Angesichts der normalen Abbaugeschwindigkeit bei einmaligem Cannabiskonsum von sechs bis zwölf Stunden konnte es sich aus Sicht des Gerichts beim Antragsteller nicht um einen 17,5 Stunden zurückliegenden Konsum handeln. Die im konkreten Fall gemessenen 2,0 ng/ml konnten sich, so das Gericht, nur ergeben, wenn der Konsum innerhalb weniger Stunden vor der Blutentnahme stattgefunden hatte oder der Antragsteller doch gelegentlich Cannabis konsumierte. Denn dann speichert der Körper das THC und der Abbauprozess verlangsamt sich dementsprechend. Die Richter vertraten daher die Ansicht, dass beim Antragsteller zumindest gelegentlicher Konsum gegeben war.
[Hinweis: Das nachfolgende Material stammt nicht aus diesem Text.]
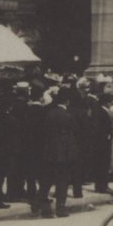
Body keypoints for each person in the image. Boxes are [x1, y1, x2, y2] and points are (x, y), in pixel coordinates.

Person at [33, 89, 79, 218]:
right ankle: (60, 208)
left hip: (49, 152)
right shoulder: (68, 116)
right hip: (64, 153)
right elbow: (75, 132)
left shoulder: (48, 113)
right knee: (62, 181)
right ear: (67, 101)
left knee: (47, 180)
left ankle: (41, 204)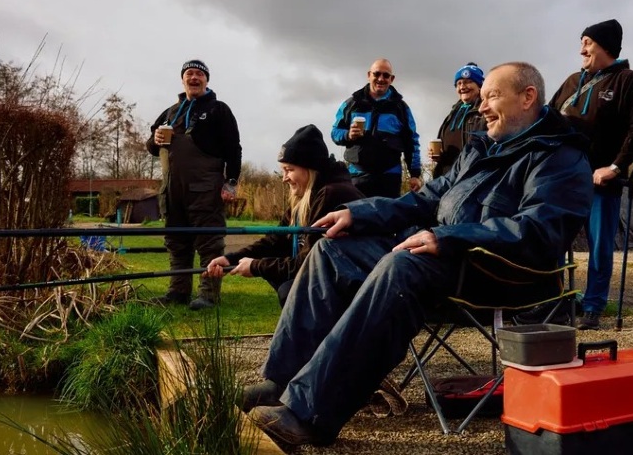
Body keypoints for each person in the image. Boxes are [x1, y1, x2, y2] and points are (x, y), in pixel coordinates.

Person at [244, 62, 593, 446]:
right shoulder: (481, 150)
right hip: (445, 259)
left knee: (401, 266)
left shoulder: (561, 157)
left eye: (492, 95)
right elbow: (426, 198)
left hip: (500, 274)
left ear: (528, 97)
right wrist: (356, 214)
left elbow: (539, 231)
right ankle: (279, 380)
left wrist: (449, 237)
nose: (481, 107)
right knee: (331, 251)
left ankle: (310, 413)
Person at [548, 19, 633, 330]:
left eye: (588, 42)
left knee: (600, 245)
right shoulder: (570, 82)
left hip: (601, 180)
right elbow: (548, 117)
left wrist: (616, 167)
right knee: (551, 240)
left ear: (605, 46)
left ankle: (593, 307)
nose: (582, 49)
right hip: (564, 179)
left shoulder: (628, 80)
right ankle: (552, 301)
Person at [205, 125, 364, 306]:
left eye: (289, 170)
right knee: (280, 278)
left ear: (309, 167)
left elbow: (308, 263)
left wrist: (256, 266)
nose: (284, 178)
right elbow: (277, 239)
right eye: (283, 170)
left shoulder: (331, 194)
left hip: (350, 284)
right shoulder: (307, 194)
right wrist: (230, 259)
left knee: (289, 289)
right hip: (326, 277)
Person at [146, 59, 242, 310]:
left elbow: (234, 149)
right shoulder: (169, 112)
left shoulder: (219, 110)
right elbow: (151, 148)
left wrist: (231, 182)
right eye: (189, 73)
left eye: (199, 74)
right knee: (177, 243)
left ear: (206, 80)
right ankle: (178, 291)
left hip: (206, 190)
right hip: (172, 191)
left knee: (209, 243)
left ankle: (208, 295)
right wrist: (154, 140)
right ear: (182, 79)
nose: (194, 78)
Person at [331, 58, 422, 198]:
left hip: (389, 176)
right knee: (356, 217)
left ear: (392, 79)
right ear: (369, 75)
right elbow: (335, 132)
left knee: (387, 218)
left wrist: (415, 174)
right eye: (377, 74)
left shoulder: (401, 108)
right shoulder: (351, 103)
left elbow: (412, 142)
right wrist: (348, 135)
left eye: (386, 75)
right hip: (357, 175)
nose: (381, 79)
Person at [431, 62, 487, 178]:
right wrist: (438, 155)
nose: (462, 87)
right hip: (445, 177)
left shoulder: (485, 111)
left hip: (469, 177)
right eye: (459, 83)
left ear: (479, 85)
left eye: (468, 82)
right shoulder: (453, 112)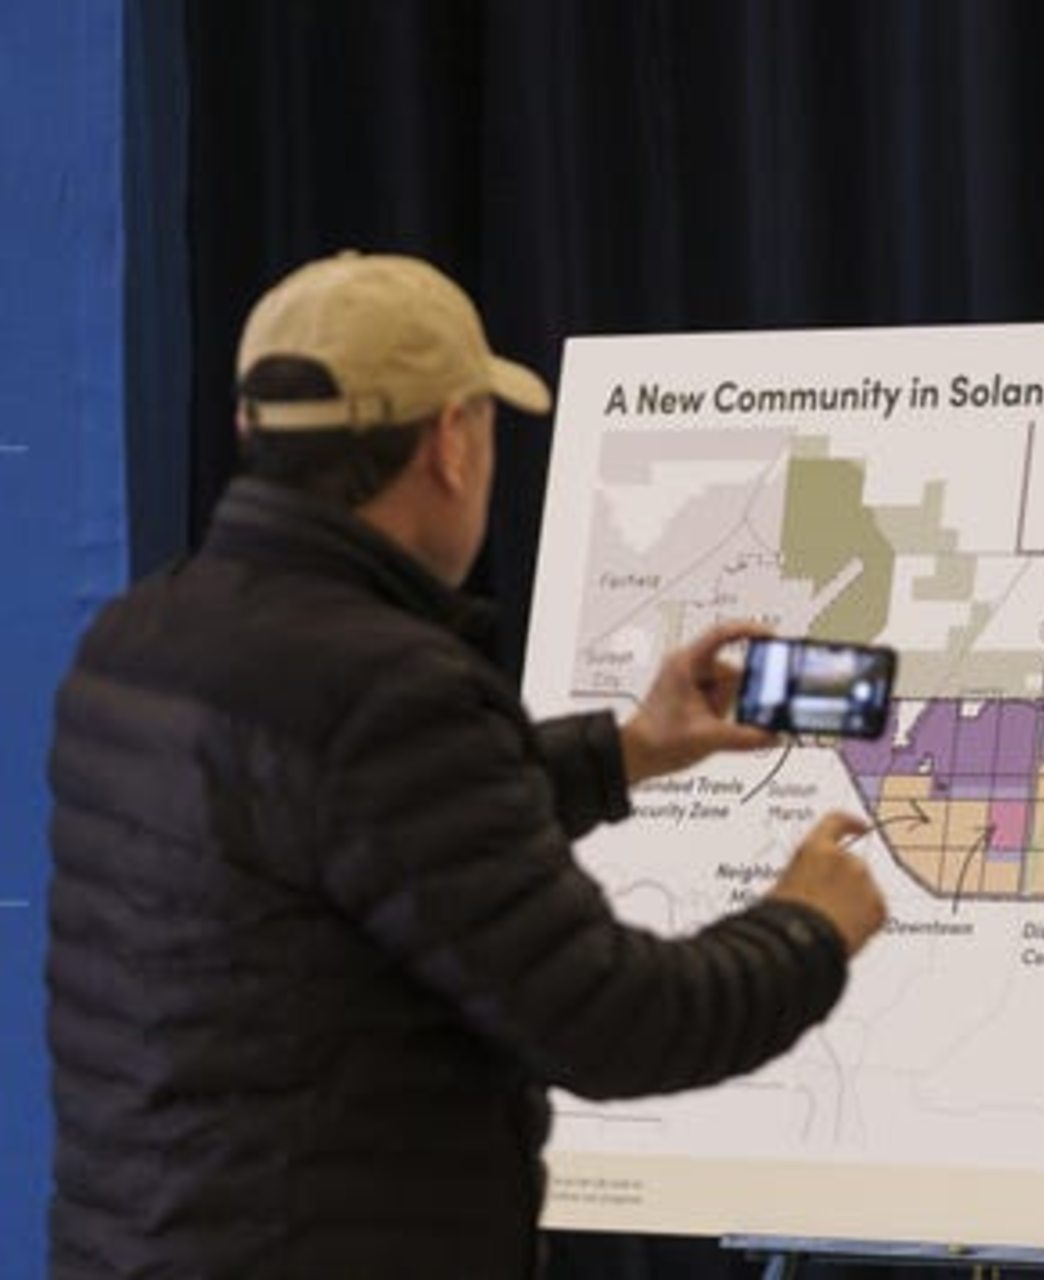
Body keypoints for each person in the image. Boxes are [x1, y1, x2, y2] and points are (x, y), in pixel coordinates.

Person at [45, 251, 888, 1277]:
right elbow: (615, 1023)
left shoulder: (137, 636)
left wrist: (627, 750)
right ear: (451, 441)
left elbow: (346, 830)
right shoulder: (384, 687)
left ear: (253, 428)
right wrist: (809, 923)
Insofern griff das Gericht auf den von der Rechtsprechung weitgehend akzeptierten Risikogrenzwert von 1,0 ng/ml THC-Konzentration im Blutserum zurück. Dieser stellt auf die verkehrsrelevante Leistungsfähigkeit ab. Durch die vorangegangene Einnahme von Cannabis darf also unter keinen Umständen eine Beeinträchtigung der verkehrsrelevanten Eigenschaften eintreten. Und das ist nur unterhalb des Grenzwertes zu erwarten. Insofern war dem Antragsteller die Fahrerlaubnis zu entziehen und seine geltend gemachten persönlichen Belange, denen das Gericht durchaus ein gewisses Gewicht beimaß, hatten zurückzustehen.